- **PROBLEM REQUIREMENTS**
Could you copy the records below exactly, leaving out any pictures?

[Stored data entries]
::::::::::

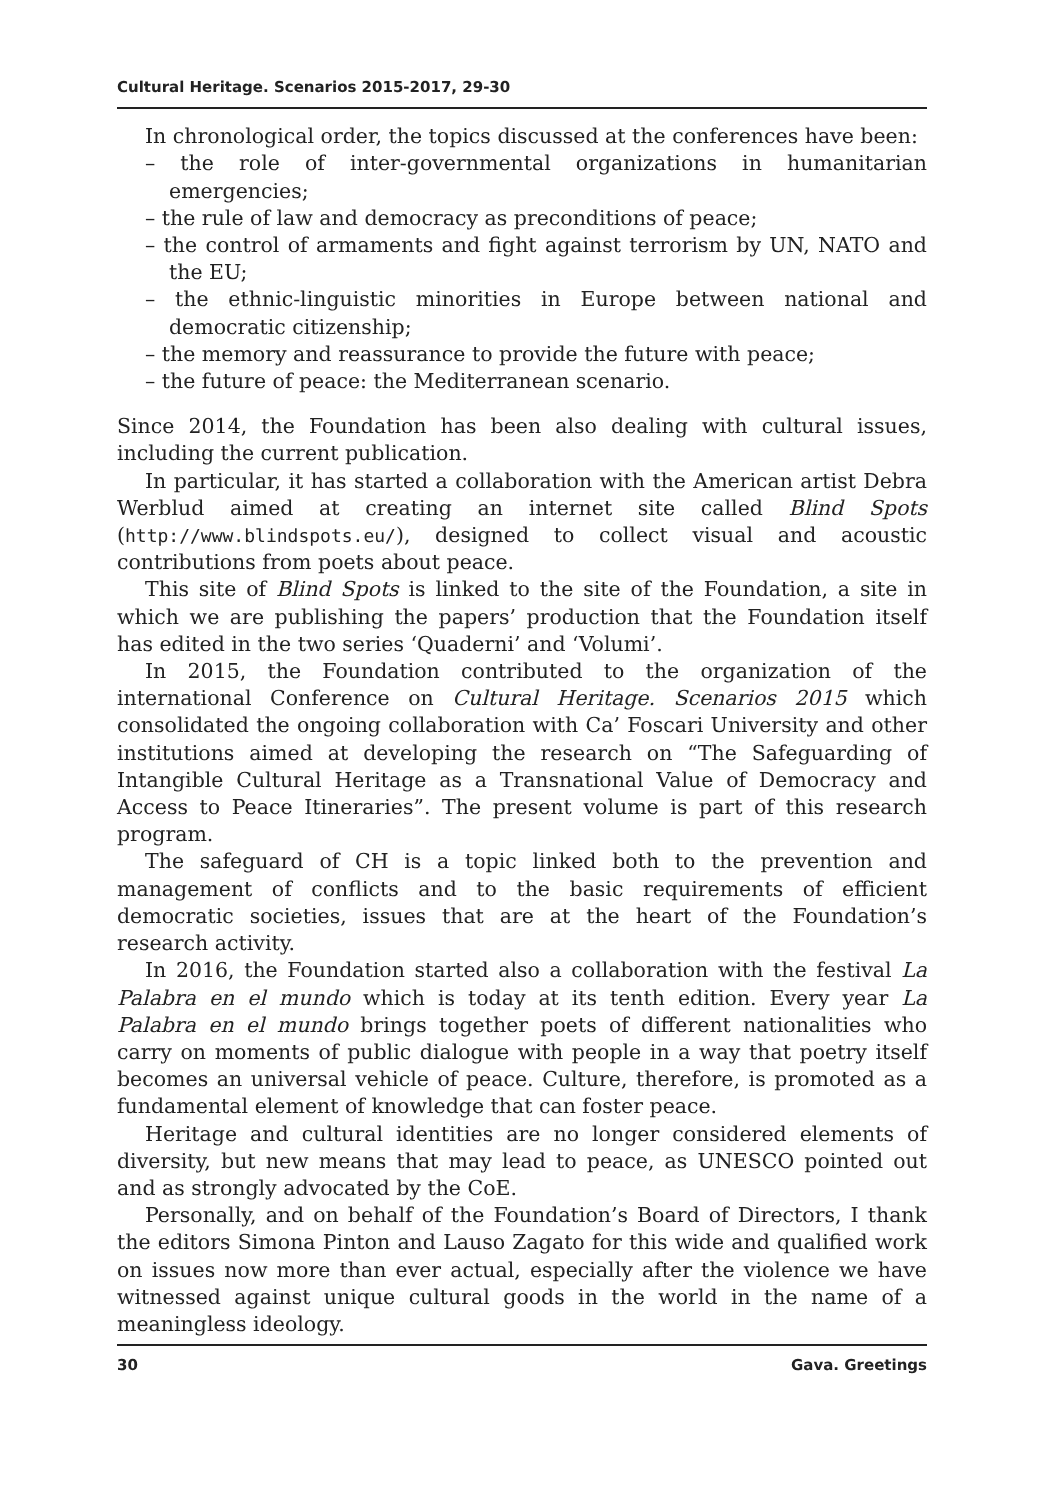Cultural Heritage. Scenarios 2015-2017, 29-30
In chronological order, the topics discussed at the conferences have been:
– the role of inter-governmental organizations in humanitarian emergencies;
– the rule of law and democracy as preconditions of peace;
– the control of armaments and fight against terrorism by UN, NATO and the EU;
– the ethnic-linguistic minorities in Europe between national and democratic citizenship;
– the memory and reassurance to provide the future with peace;
– the future of peace: the Mediterranean scenario.
Since 2014, the Foundation has been also dealing with cultural issues, including the current publication.
In particular, it has started a collaboration with the American artist Debra Werblud aimed at creating an internet site called Blind Spots (http://www.blindspots.eu/), designed to collect visual and acoustic contributions from poets about peace.
This site of Blind Spots is linked to the site of the Foundation, a site in which we are publishing the papers’ production that the Foundation itself has edited in the two series ‘Quaderni’ and ‘Volumi’.
In 2015, the Foundation contributed to the organization of the international Conference on Cultural Heritage. Scenarios 2015 which consolidated the ongoing collaboration with Ca’ Foscari University and other institutions aimed at developing the research on “The Safeguarding of Intangible Cultural Heritage as a Transnational Value of Democracy and Access to Peace Itineraries”. The present volume is part of this research program.
The safeguard of CH is a topic linked both to the prevention and management of conflicts and to the basic requirements of efficient democratic societies, issues that are at the heart of the Foundation’s research activity.
In 2016, the Foundation started also a collaboration with the festival La Palabra en el mundo which is today at its tenth edition. Every year La Palabra en el mundo brings together poets of different nationalities who carry on moments of public dialogue with people in a way that poetry itself becomes an universal vehicle of peace. Culture, therefore, is promoted as a fundamental element of knowledge that can foster peace.
Heritage and cultural identities are no longer considered elements of diversity, but new means that may lead to peace, as UNESCO pointed out and as strongly advocated by the CoE.
Personally, and on behalf of the Foundation’s Board of Directors, I thank the editors Simona Pinton and Lauso Zagato for this wide and qualified work on issues now more than ever actual, especially after the violence we have witnessed against unique cultural goods in the world in the name of a meaningless ideology.
30 Gava. Greetings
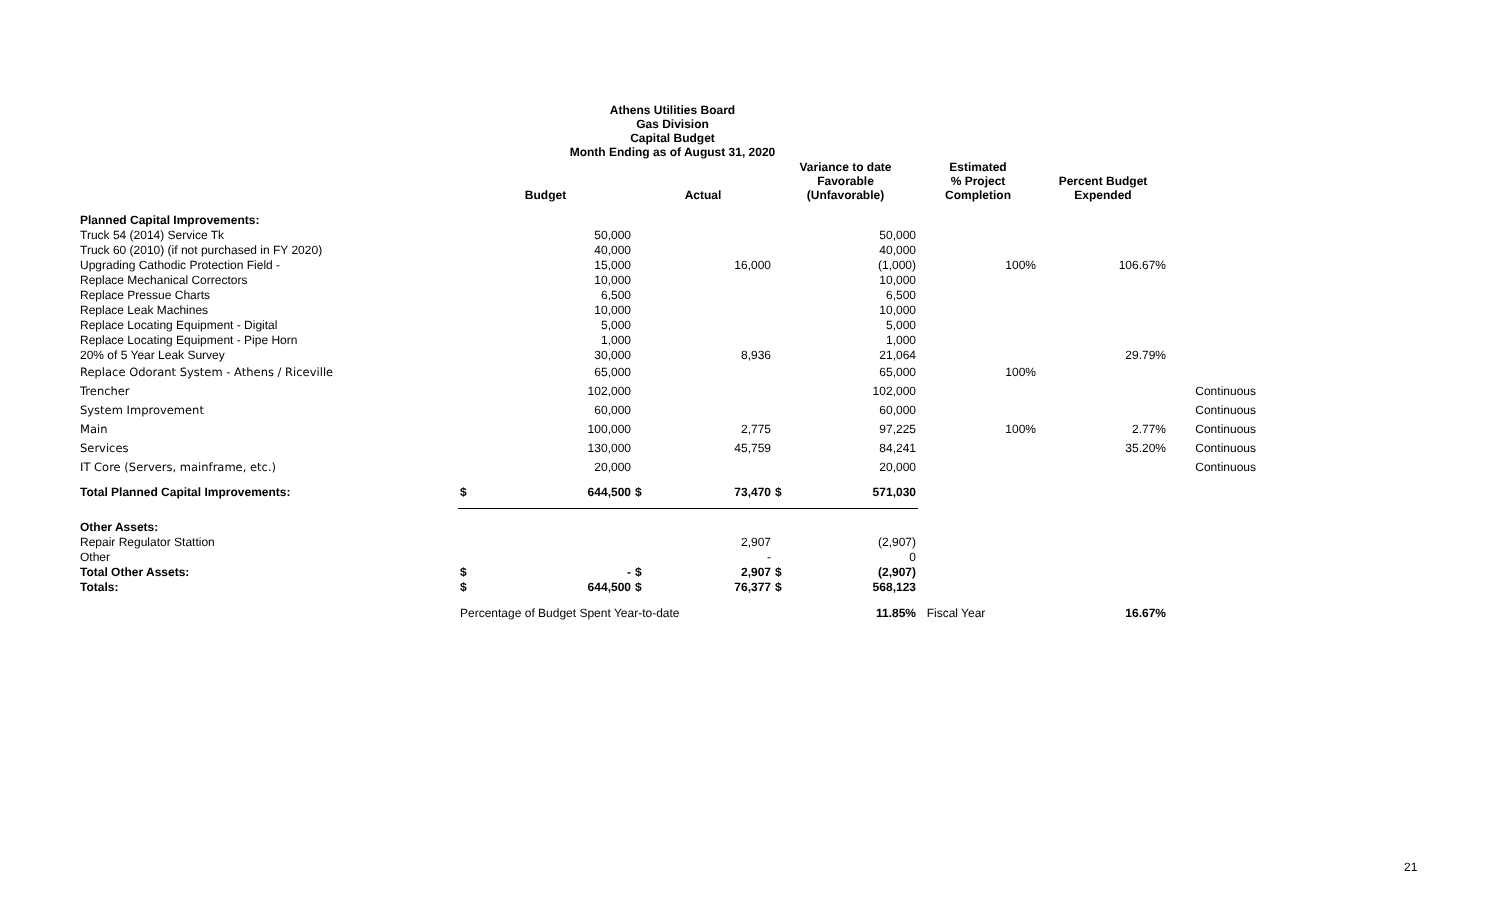Athens Utilities Board
Gas Division
Capital Budget
Month Ending as of August 31, 2020
| | Budget | | Actual | | Variance to date Favorable (Unfavorable) | | Estimated % Project Completion | Percent Budget Expended | |
| --- | --- | --- | --- | --- | --- | --- | --- | --- | --- |
| Planned Capital Improvements: | | | | | | | | | |
| Truck 54 (2014) Service Tk | | 50,000 | | | | 50,000 | | | |
| Truck 60 (2010) (if not purchased in FY 2020) | | 40,000 | | | | 40,000 | | | |
| Upgrading Cathodic Protection Field - | | 15,000 | | 16,000 | | (1,000) | 100% | 106.67% | |
| Replace Mechanical Correctors | | 10,000 | | | | 10,000 | | | |
| Replace Pressue Charts | | 6,500 | | | | 6,500 | | | |
| Replace Leak Machines | | 10,000 | | | | 10,000 | | | |
| Replace Locating Equipment - Digital | | 5,000 | | | | 5,000 | | | |
| Replace Locating Equipment - Pipe Horn | | 1,000 | | | | 1,000 | | | |
| 20% of 5 Year Leak Survey | | 30,000 | | 8,936 | | 21,064 | | 29.79% | |
| Replace Odorant System - Athens / Riceville | | 65,000 | | | | 65,000 | 100% | | |
| Trencher | | 102,000 | | | | 102,000 | | | Continuous |
| System Improvement | | 60,000 | | | | 60,000 | | | Continuous |
| Main | | 100,000 | | 2,775 | | 97,225 | 100% | 2.77% | Continuous |
| Services | | 130,000 | | 45,759 | | 84,241 | | 35.20% | Continuous |
| IT Core (Servers, mainframe, etc.) | | 20,000 | | | | 20,000 | | | Continuous |
| Total Planned Capital Improvements: | $ | 644,500 | $ | 73,470 | $ | 571,030 | | | |
| Other Assets: | | | | | | | | | |
| Repair Regulator Stattion | | | | 2,907 | | (2,907) | | | |
| Other | | | | - | | 0 | | | |
| Total Other Assets: | $ | - | $ | 2,907 | $ | (2,907) | | | |
| Totals: | $ | 644,500 | $ | 76,377 | $ | 568,123 | | | |
| | Percentage of Budget Spent Year-to-date | | | | | 11.85% | Fiscal Year | 16.67% | |
21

::::::::::

- **YOUR RESPONSE**
Cultural Heritage. Scenarios 2015-2017, 29-30
In chronological order, the topics discussed at the conferences have been:
– the role of inter-governmental organizations in humanitarian emergencies;
– the rule of law and democracy as preconditions of peace;
– the control of armaments and fight against terrorism by UN, NATO and the EU;
– the ethnic-linguistic minorities in Europe between national and democratic citizenship;
– the memory and reassurance to provide the future with peace;
– the future of peace: the Mediterranean scenario.
Since 2014, the Foundation has been also dealing with cultural issues, including the current publication.
In particular, it has started a collaboration with the American artist Debra Werblud aimed at creating an internet site called Blind Spots (http://www.blindspots.eu/), designed to collect visual and acoustic contributions from poets about peace.
This site of Blind Spots is linked to the site of the Foundation, a site in which we are publishing the papers’ production that the Foundation itself has edited in the two series ‘Quaderni’ and ‘Volumi’.
In 2015, the Foundation contributed to the organization of the international Conference on Cultural Heritage. Scenarios 2015 which consolidated the ongoing collaboration with Ca’ Foscari University and other institutions aimed at developing the research on “The Safeguarding of Intangible Cultural Heritage as a Transnational Value of Democracy and Access to Peace Itineraries”. The present volume is part of this research program.
The safeguard of CH is a topic linked both to the prevention and management of conflicts and to the basic requirements of efficient democratic societies, issues that are at the heart of the Foundation’s research activity.
In 2016, the Foundation started also a collaboration with the festival La Palabra en el mundo which is today at its tenth edition. Every year La Palabra en el mundo brings together poets of different nationalities who carry on moments of public dialogue with people in a way that poetry itself becomes an universal vehicle of peace. Culture, therefore, is promoted as a fundamental element of knowledge that can foster peace.
Heritage and cultural identities are no longer considered elements of diversity, but new means that may lead to peace, as UNESCO pointed out and as strongly advocated by the CoE.
Personally, and on behalf of the Foundation’s Board of Directors, I thank the editors Simona Pinton and Lauso Zagato for this wide and qualified work on issues now more than ever actual, especially after the violence we have witnessed against unique cultural goods in the world in the name of a meaningless ideology.
30 Gava. Greetings
Athens Utilities Board
Gas Division
Capital Budget
Month Ending as of August 31, 2020
| | Budget | | Actual | | Variance to date Favorable (Unfavorable) | | Estimated % Project Completion | Percent Budget Expended | |
| --- | --- | --- | --- | --- | --- | --- | --- | --- | --- |
| Planned Capital Improvements: | | | | | | | | | |
| Truck 54 (2014) Service Tk | | 50,000 | | | | 50,000 | | | |
| Truck 60 (2010) (if not purchased in FY 2020) | | 40,000 | | | | 40,000 | | | |
| Upgrading Cathodic Protection Field - | | 15,000 | | 16,000 | | (1,000) | 100% | 106.67% | |
| Replace Mechanical Correctors | | 10,000 | | | | 10,000 | | | |
| Replace Pressue Charts | | 6,500 | | | | 6,500 | | | |
| Replace Leak Machines | | 10,000 | | | | 10,000 | | | |
| Replace Locating Equipment - Digital | | 5,000 | | | | 5,000 | | | |
| Replace Locating Equipment - Pipe Horn | | 1,000 | | | | 1,000 | | | |
| 20% of 5 Year Leak Survey | | 30,000 | | 8,936 | | 21,064 | | 29.79% | |
| Replace Odorant System - Athens / Riceville | | 65,000 | | | | 65,000 | 100% | | |
| Trencher | | 102,000 | | | | 102,000 | | | Continuous |
| System Improvement | | 60,000 | | | | 60,000 | | | Continuous |
| Main | | 100,000 | | 2,775 | | 97,225 | 100% | 2.77% | Continuous |
| Services | | 130,000 | | 45,759 | | 84,241 | | 35.20% | Continuous |
| IT Core (Servers, mainframe, etc.) | | 20,000 | | | | 20,000 | | | Continuous |
| Total Planned Capital Improvements: | $ | 644,500 | $ | 73,470 | $ | 571,030 | | | |
| Other Assets: | | | | | | | | | |
| Repair Regulator Stattion | | | | 2,907 | | (2,907) | | | |
| Other | | | | - | | 0 | | | |
| Total Other Assets: | $ | - | $ | 2,907 | $ | (2,907) | | | |
| Totals: | $ | 644,500 | $ | 76,377 | $ | 568,123 | | | |
| | Percentage of Budget Spent Year-to-date | | | | | 11.85% | Fiscal Year | 16.67% | |
21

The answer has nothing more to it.